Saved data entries
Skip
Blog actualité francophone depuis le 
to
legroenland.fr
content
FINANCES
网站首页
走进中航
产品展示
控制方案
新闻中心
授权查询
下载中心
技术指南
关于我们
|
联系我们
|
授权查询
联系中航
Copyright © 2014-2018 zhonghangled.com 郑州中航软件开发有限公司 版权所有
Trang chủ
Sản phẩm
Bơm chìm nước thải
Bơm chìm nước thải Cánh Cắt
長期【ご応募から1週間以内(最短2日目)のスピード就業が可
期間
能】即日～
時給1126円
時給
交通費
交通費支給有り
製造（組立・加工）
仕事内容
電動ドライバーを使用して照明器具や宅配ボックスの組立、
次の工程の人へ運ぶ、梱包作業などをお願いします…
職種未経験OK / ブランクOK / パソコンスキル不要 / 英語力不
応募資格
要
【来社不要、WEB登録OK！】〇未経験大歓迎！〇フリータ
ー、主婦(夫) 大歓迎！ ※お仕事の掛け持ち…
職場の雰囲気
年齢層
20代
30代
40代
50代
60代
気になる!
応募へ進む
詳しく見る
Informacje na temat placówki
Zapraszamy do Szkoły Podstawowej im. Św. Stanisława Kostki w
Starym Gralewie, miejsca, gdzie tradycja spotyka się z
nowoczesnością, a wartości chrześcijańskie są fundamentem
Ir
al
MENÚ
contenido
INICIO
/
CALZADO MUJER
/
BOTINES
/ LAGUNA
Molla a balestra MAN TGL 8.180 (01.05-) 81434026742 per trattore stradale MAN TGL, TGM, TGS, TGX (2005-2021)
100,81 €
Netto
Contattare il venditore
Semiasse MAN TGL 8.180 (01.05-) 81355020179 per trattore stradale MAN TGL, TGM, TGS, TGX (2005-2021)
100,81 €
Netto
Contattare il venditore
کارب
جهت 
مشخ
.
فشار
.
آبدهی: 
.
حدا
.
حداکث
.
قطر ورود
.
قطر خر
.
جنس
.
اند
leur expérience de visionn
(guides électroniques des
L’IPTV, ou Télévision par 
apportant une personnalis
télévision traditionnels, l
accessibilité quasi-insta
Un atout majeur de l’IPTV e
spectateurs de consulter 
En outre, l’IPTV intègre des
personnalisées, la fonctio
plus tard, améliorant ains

■ TASK GOAL ■
Look over the entries for "nước", then copy every line that includes that string.

■ RESPONSE BOX ■
Bơm chìm nước thải
Bơm chìm nước thải Cánh Cắt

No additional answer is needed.